Son günlerde kafanızı yastıktan kaldıramaz oldunuz. Sürekli yorgun ve
bitkinsiniz. Sık sık yoklayan baş ağrılarının yanında sebepli sebepsiz ağlama
nöbetlerine tutuluyorsunuz. Büyük bir zevkle yaptığınız işler artık size
mutluluk vermiyor. Üzerinizden bir türlü karamsarlığı atamıyor ve tüm bunları
her sonbahar ayında yeniden yaşıyorsanız: Siz büyük bir olasılıkla, mevsimsel
uyum bozukluğundan muzdaripsiniz.
Depresyonun, mani dediğimiz bir coşkusal taşkınlık hali; kendine aşırı
güven, uyku sürelerinin kısalması, aşırı gezme isteği, dürtüleri kontrol
edememe gibi duygularla, özellikle yaz aylarında görülürken; sonbahar ve kış
aylarında bunun tam tersi, kendini mutsuz, yorgun ve bitkin hissetme gibi
duygular gözlemleniyor. Depresyonu kronik olarak tanımlamak için 2 yıllık
yeterli bir tedaviye karşılık, iyileşme görülmemiş olması gerekiyor.
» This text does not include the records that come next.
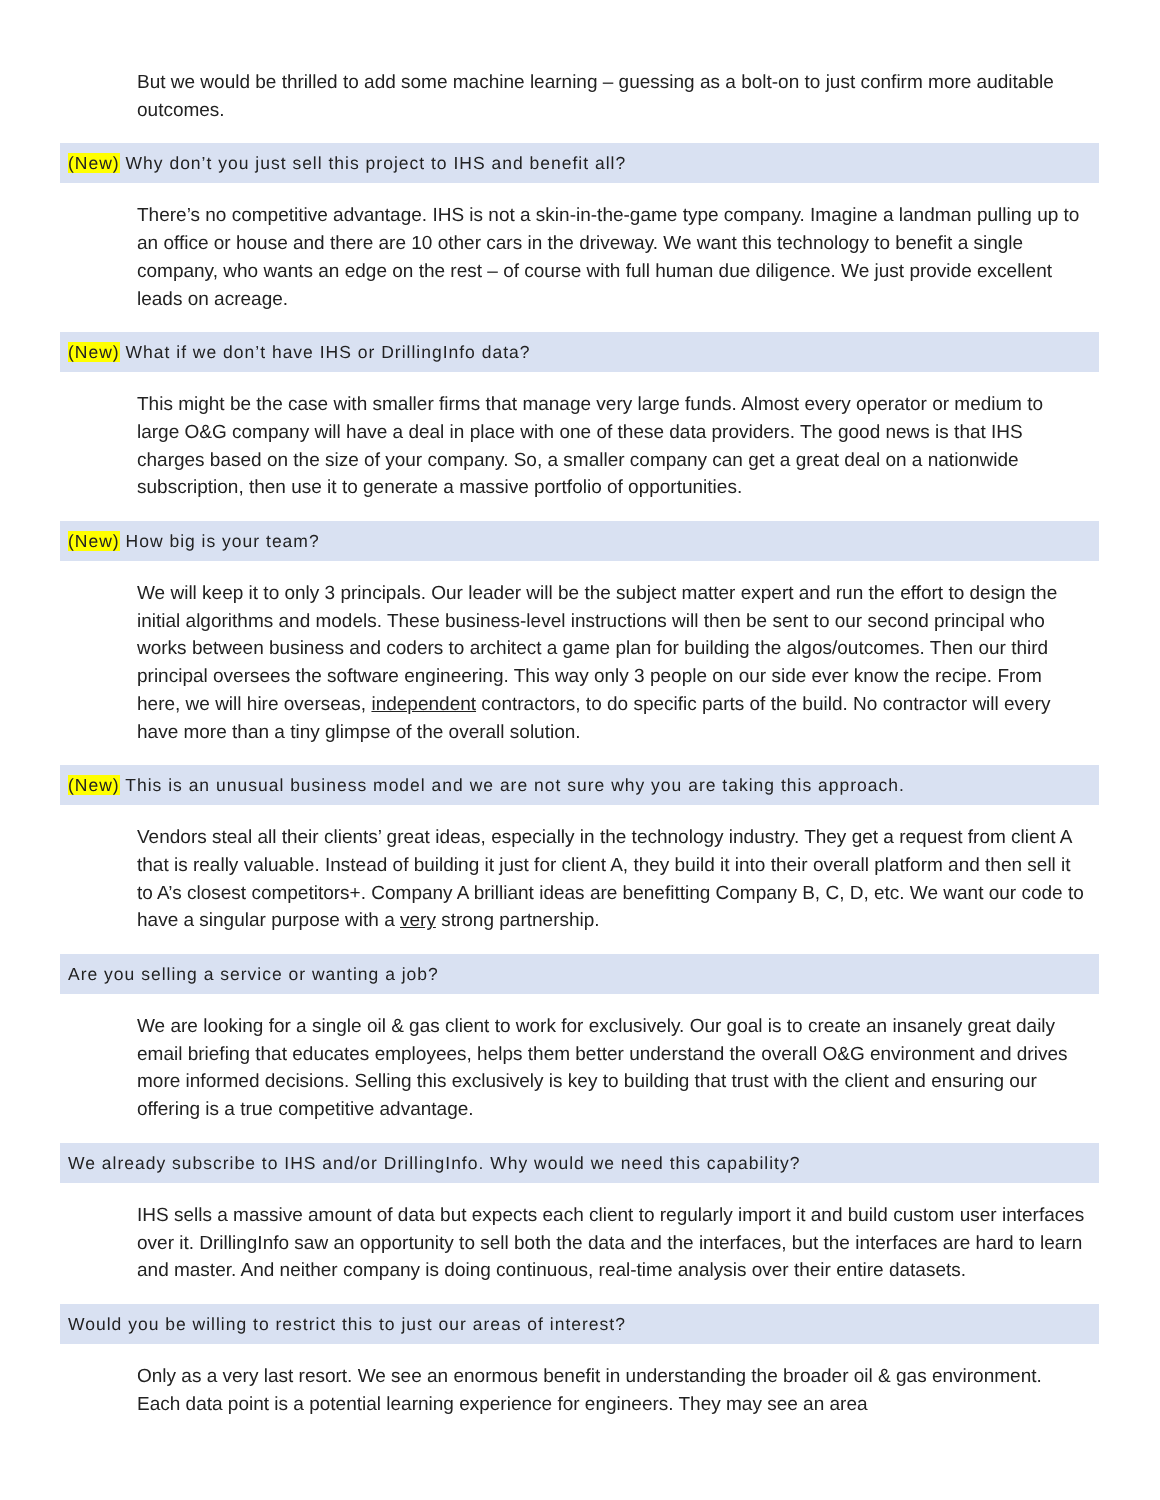But we would be thrilled to add some machine learning – guessing as a bolt-on to just confirm more auditable outcomes.
(New) Why don’t you just sell this project to IHS and benefit all?
There’s no competitive advantage. IHS is not a skin-in-the-game type company. Imagine a landman pulling up to an office or house and there are 10 other cars in the driveway. We want this technology to benefit a single company, who wants an edge on the rest – of course with full human due diligence. We just provide excellent leads on acreage.
(New) What if we don’t have IHS or DrillingInfo data?
This might be the case with smaller firms that manage very large funds. Almost every operator or medium to large O&G company will have a deal in place with one of these data providers. The good news is that IHS charges based on the size of your company. So, a smaller company can get a great deal on a nationwide subscription, then use it to generate a massive portfolio of opportunities.
(New) How big is your team?
We will keep it to only 3 principals. Our leader will be the subject matter expert and run the effort to design the initial algorithms and models. These business-level instructions will then be sent to our second principal who works between business and coders to architect a game plan for building the algos/outcomes. Then our third principal oversees the software engineering. This way only 3 people on our side ever know the recipe. From here, we will hire overseas, independent contractors, to do specific parts of the build. No contractor will every have more than a tiny glimpse of the overall solution.
(New) This is an unusual business model and we are not sure why you are taking this approach.
Vendors steal all their clients’ great ideas, especially in the technology industry. They get a request from client A that is really valuable. Instead of building it just for client A, they build it into their overall platform and then sell it to A’s closest competitors+. Company A brilliant ideas are benefitting Company B, C, D, etc. We want our code to have a singular purpose with a very strong partnership.
Are you selling a service or wanting a job?
We are looking for a single oil & gas client to work for exclusively. Our goal is to create an insanely great daily email briefing that educates employees, helps them better understand the overall O&G environment and drives more informed decisions. Selling this exclusively is key to building that trust with the client and ensuring our offering is a true competitive advantage.
We already subscribe to IHS and/or DrillingInfo. Why would we need this capability?
IHS sells a massive amount of data but expects each client to regularly import it and build custom user interfaces over it. DrillingInfo saw an opportunity to sell both the data and the interfaces, but the interfaces are hard to learn and master. And neither company is doing continuous, real-time analysis over their entire datasets.
Would you be willing to restrict this to just our areas of interest?
Only as a very last resort. We see an enormous benefit in understanding the broader oil & gas environment. Each data point is a potential learning experience for engineers. They may see an area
Eylül, güneş ışığının açılarında değişmelerin olduğu ve ışığın azalmaya
başladığı bir aydır işte, ışığın azalması ile birlikte insanların
keyifsizleştikleri ve artık daha az güldükleri, gerçekleştirdikleri
aktivitelerin de azalmaya başladığı görülür. Aktiviteler, tıpkı kış uykusuna
yatmaya hazırlanıyormuş gibi yavaşlar. Mevsimsel depresyonların ve diğer
değişikliklerin ışıkla bağlantılı olduğunu açıklayan Dr. Bora ister insanlar
olsun, ister doğadaki diğer canlılar, doğanın koşullarına ve ritmine uymak
durumundadırlar. Mesela, gündüzü gecenin takip etmesi, kışı baharın takip
etmesi gibi belirli bir döngüsellik var.
Depresyonun Belirtileri
Çökkün Mizaç: Ümitsizlik, çaresizlik, keder, cesaretsizlik, kendini
değersiz hissetme.
İsteksizlik, İlgi Azalması: Daha önceleri ilgi duyduğu ve zevk aldığı
konulara ilgisizlik.
Enerji Azalması: Bitkinlik, çabuk yorulma, halsizlik.
Uyku Bozukluğu: Uykusuzluk daha seyrek olarak aşırı uyuma. Sık görülen
kâbuslar.
İştah ve Kilo Değişikliği: İştah azalması ve kaybı ya da aşırı yeme.
Yiyeceklerin eski tadını alamama.
Bunaltı-Daralma: Endişe, sıkıntı, gerginlik, huzursuzluk ve gevşeme
hali.
Sinirlilik, Karamsarlık: Kolay sinirlenme, kontrolsüzlük, karamsar ve
mutsuz ruh hali.
Kendini Suçlama: Kendini olumsuz yönde değerlendirme. Eksik, değersiz,
yetersiz hissetme.
Ölüm Düşünceleri ve İntihar Arzusu: İleri derecede depresyon
vakalarında; hayatın manasını yitirmesi. Ölüm arzusu ve kendini yaşamaya layık
bulmama. İntihar olaylarının yüzde 70’inin sebebi depresyondur.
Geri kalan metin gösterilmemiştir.